I think your proposal with the AuthenticationConverter is a possible workaround. Another workaround that we are currently using is to just register an additional AuthenticationProvider for that endpoint filter which runs before the default OAuth2AuthorizationCodeRequestAuthenticationProvider and clears the security context in case the current Principal is not in the right state. I guess there are a couple other ways how one could implement this right now.

I'm glad you found another way to implement your requirements. And agreed, there are many ways to do one thing. I think Spring Authorization Server and Spring Security provide great flexibility with the many hooks that you can choose from.

I'm leaning towards closing this issue since there are a couple of options for you to run with. And we're not planning on moving the order of the OAuth2AuthorizationEndpointFilter based on the reasons explained in my previous comment.

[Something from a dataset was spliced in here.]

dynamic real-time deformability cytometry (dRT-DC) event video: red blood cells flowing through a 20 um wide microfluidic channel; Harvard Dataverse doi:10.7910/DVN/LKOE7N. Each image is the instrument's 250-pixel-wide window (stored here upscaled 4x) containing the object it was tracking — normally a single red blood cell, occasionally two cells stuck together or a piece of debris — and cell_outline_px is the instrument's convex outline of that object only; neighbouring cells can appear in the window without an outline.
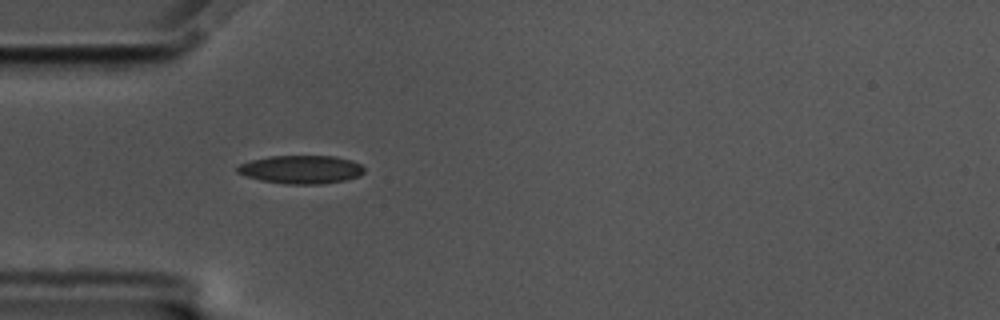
{"species": "common noctule bat (a hibernating species)", "species_latin": "Nyctalus noctula", "temperature_condition": "cold", "stored_images_in_passage": 42, "camera_frame_rate_fps": 3000, "um_per_image_px": 0.085, "animal": {"sex": "male", "body_mass_g": 17.5, "forearm_length_mm": 52.3}, "frame": {"image": 1, "passage_image": 1, "time_ms": 0.0, "image_size_px": [1000, 320], "cell_outline_px": [[364, 172], [360, 176], [344, 180], [320, 184], [288, 184], [260, 180], [244, 176], [236, 172], [236, 168], [240, 164], [252, 160], [268, 156], [336, 156], [352, 160], [360, 164], [364, 168]], "centroid_in_image_um": [25.59, 14.4], "position_along_channel_um": 59.4, "area_um2": 20.98}}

I'll wait for your response before I close this.

[AndreasKasparek]

Not sure where we got that impression. We migrated from the old OAuth2 server module, maybe it was different then? Thanks for the hint.

I guess we can close this ticket if you think everything is working as intended. Thank you very much again for all your time spent on discussing and investigating this.

[jgrandja]

@AndreasKasparek

We migrated from the old OAuth2 server module, maybe it was different then?

Yup. That is most likely where the authorizeHttpRequests() rules came from. The legacy OAuth2 endpoints were implemented as @Controller's, whereas Spring Authorization Server implements the OAuth2 endpoints as Filter's and security is automatically applied within the SecurityFilterChain without the need for further protection.

Thank you very much again for all your time spent on discussing and investigating this.

No worries at all. I'm just glad we came up with a couple of options for you to move forward with. Good luck!